熊手かき

読書好きの日常

視覚に訴えるもの 「アンダーワールド:ビギンズ」

 「アンダーワールド」シリーズ3作目です。今回は過去の話でした。1作目の敵ルシアンが何故ヴァンパイアと戦争をすることになったかが描かれています。

 ある日、城の中に幽閉していたライカンから人間の子供が生まれた。ビクターはライカン共々子供を始末しようとするが、子供に利用価値があるのではと思い直し生かすことにする。ルシアンと名付けられたその子に噛まれた人間は人間とライカン、二つの姿を取ることができた。ビクターはルシアンに人間を噛ませ、新しいライカンを奴隷として昼間の警護に当たらせる。大人になり、ルシアンはビクターの娘ソーニャと恋に落ちる。2人は周りの目を盗み愛を育んでいくが…。
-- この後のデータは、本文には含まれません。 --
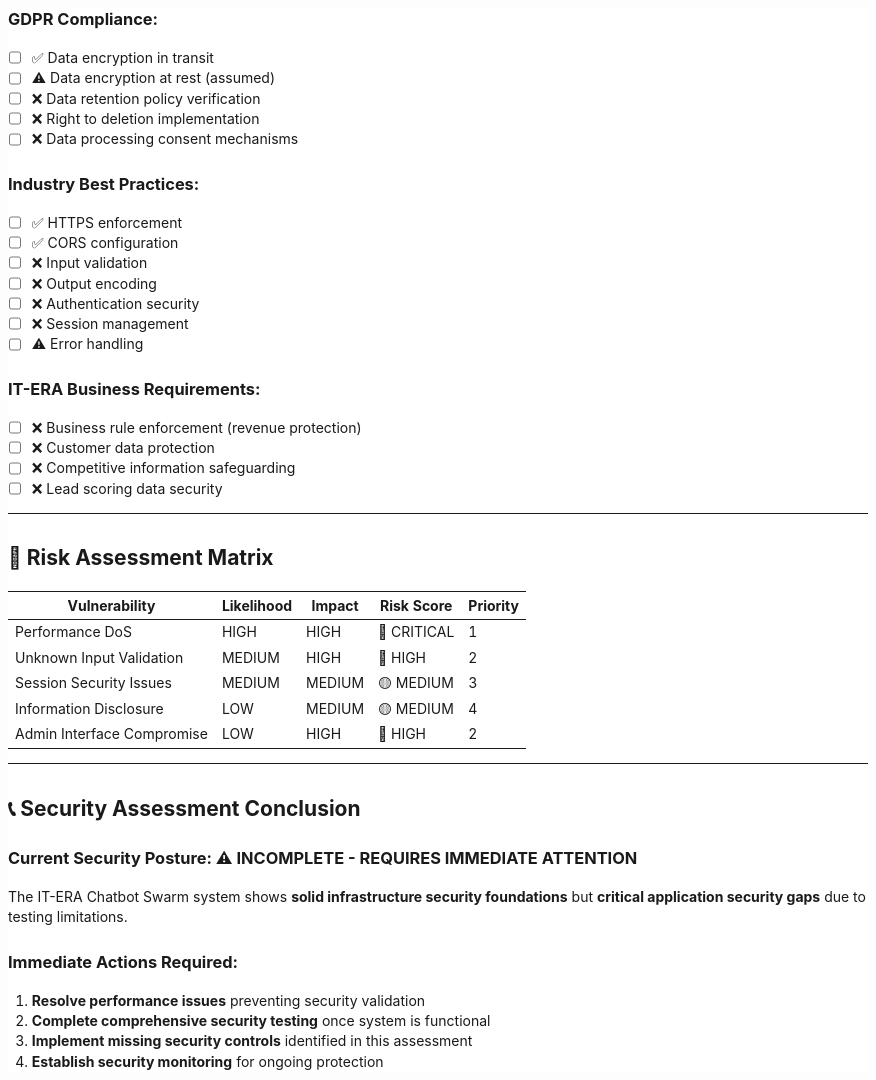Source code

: ### GDPR Compliance:
- [ ] ✅ Data encryption in transit
- [ ] ⚠️ Data encryption at rest (assumed)
- [ ] ❌ Data retention policy verification
- [ ] ❌ Right to deletion implementation
- [ ] ❌ Data processing consent mechanisms

### Industry Best Practices:
- [ ] ✅ HTTPS enforcement  
- [ ] ✅ CORS configuration
- [ ] ❌ Input validation  
- [ ] ❌ Output encoding
- [ ] ❌ Authentication security
- [ ] ❌ Session management
- [ ] ⚠️ Error handling

### IT-ERA Business Requirements:
- [ ] ❌ Business rule enforcement (revenue protection)
- [ ] ❌ Customer data protection  
- [ ] ❌ Competitive information safeguarding
- [ ] ❌ Lead scoring data security

---

## 🚨 Risk Assessment Matrix

| Vulnerability | Likelihood | Impact | Risk Score | Priority |
|---------------|------------|---------|------------|----------|
| Performance DoS | HIGH | HIGH | 🔴 CRITICAL | 1 |
| Unknown Input Validation | MEDIUM | HIGH | 🔴 HIGH | 2 |
| Session Security Issues | MEDIUM | MEDIUM | 🟡 MEDIUM | 3 |
| Information Disclosure | LOW | MEDIUM | 🟡 MEDIUM | 4 |
| Admin Interface Compromise | LOW | HIGH | 🔴 HIGH | 2 |

---

## 📞 Security Assessment Conclusion

### Current Security Posture: ⚠️ **INCOMPLETE - REQUIRES IMMEDIATE ATTENTION**

The IT-ERA Chatbot Swarm system shows **solid infrastructure security foundations** but **critical application security gaps** due to testing limitations.

### Immediate Actions Required:
1. **Resolve performance issues** preventing security validation
2. **Complete comprehensive security testing** once system is functional  
3. **Implement missing security controls** identified in this assessment
4. **Establish security monitoring** for ongoing protection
 1作目で疑問に思ったこと、何故ビクターが自分の娘ソーニャを殺したのかがよくわかりました。獣と交わったこと、そしてそのお腹に子供を宿したこと。それが許せなかった。混血以上に「獣」と蔑んだものと愛し合ったことが許せなかった。そして長老故、恩赦を与えることができない。示しがつかない。根っからの帝王だったんでしょうね。一族を束ねることの難しさと過酷さを知っていた。悲恋の話であり、悲しい親子の話でもありました。

 さて、次は最後の話。いったい何が待ってるんでしょうか。